NOW, THEREFORE, for good and valuable consideration, the receipt for and sufficiency of which
is hereby acknowledged, Rothman does hereby represent and warrant as follows:
1.1. Rothman hereby represents and warrants that the subject matter of Xxxxxxx’x research
and/or services performed for University is not related to Xxxxxxx’x contributions to the
Accelerated Technology and to the Cervical Xpand Technology.

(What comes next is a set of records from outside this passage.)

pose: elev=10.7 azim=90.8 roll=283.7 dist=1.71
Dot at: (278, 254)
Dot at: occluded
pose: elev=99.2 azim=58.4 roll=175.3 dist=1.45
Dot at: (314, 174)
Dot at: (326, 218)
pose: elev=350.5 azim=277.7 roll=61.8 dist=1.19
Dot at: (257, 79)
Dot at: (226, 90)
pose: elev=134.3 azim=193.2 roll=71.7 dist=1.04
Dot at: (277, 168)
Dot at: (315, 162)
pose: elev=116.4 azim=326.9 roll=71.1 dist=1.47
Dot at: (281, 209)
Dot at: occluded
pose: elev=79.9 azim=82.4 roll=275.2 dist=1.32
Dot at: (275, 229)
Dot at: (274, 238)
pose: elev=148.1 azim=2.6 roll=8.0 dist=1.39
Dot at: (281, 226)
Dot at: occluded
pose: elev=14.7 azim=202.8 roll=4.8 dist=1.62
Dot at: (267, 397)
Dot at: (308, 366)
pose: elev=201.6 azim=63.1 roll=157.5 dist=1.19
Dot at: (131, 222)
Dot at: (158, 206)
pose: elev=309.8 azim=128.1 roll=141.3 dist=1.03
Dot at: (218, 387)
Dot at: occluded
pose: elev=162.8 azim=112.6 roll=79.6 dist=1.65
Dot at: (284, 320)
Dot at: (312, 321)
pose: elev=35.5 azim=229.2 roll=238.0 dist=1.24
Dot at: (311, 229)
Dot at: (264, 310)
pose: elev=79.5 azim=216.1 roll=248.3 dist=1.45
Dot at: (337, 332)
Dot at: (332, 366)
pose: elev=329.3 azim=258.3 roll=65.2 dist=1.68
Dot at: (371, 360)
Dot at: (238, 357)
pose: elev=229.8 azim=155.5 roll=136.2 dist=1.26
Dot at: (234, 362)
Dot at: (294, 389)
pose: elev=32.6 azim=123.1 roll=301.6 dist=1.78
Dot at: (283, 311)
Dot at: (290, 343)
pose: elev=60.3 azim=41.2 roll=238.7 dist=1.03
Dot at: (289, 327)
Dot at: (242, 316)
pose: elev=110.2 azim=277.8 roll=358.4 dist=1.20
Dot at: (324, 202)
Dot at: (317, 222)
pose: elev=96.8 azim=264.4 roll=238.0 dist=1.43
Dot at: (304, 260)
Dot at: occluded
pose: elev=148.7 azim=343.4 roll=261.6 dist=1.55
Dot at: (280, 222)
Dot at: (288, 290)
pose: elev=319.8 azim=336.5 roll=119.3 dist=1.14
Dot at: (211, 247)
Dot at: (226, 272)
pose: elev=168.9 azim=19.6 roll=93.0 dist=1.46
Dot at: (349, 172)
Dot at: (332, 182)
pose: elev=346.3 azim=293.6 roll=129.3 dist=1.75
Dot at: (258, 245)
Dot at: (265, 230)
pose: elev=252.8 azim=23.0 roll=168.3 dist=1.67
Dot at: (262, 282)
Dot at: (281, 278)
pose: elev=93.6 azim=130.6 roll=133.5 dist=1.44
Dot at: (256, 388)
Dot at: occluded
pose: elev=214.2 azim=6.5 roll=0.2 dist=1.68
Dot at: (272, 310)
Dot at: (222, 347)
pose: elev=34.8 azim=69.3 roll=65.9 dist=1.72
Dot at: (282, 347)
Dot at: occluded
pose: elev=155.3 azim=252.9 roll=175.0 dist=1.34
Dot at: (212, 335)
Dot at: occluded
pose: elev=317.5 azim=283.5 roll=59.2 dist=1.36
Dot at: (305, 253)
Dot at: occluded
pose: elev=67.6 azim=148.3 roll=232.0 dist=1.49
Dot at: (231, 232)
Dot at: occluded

1.2. Rothman hereby represents and warrants that Rothman will not assert any rights in any
Accelerated Technology or any Cervical Xpand Technology.
1.3. Rothman hereby represents and warrants that his contributions to the inventions as
disclosed in the Accelerated Technology and the Cervical Xpand Technology are not subject to
any pre-existing or co-existing obligations to any third party.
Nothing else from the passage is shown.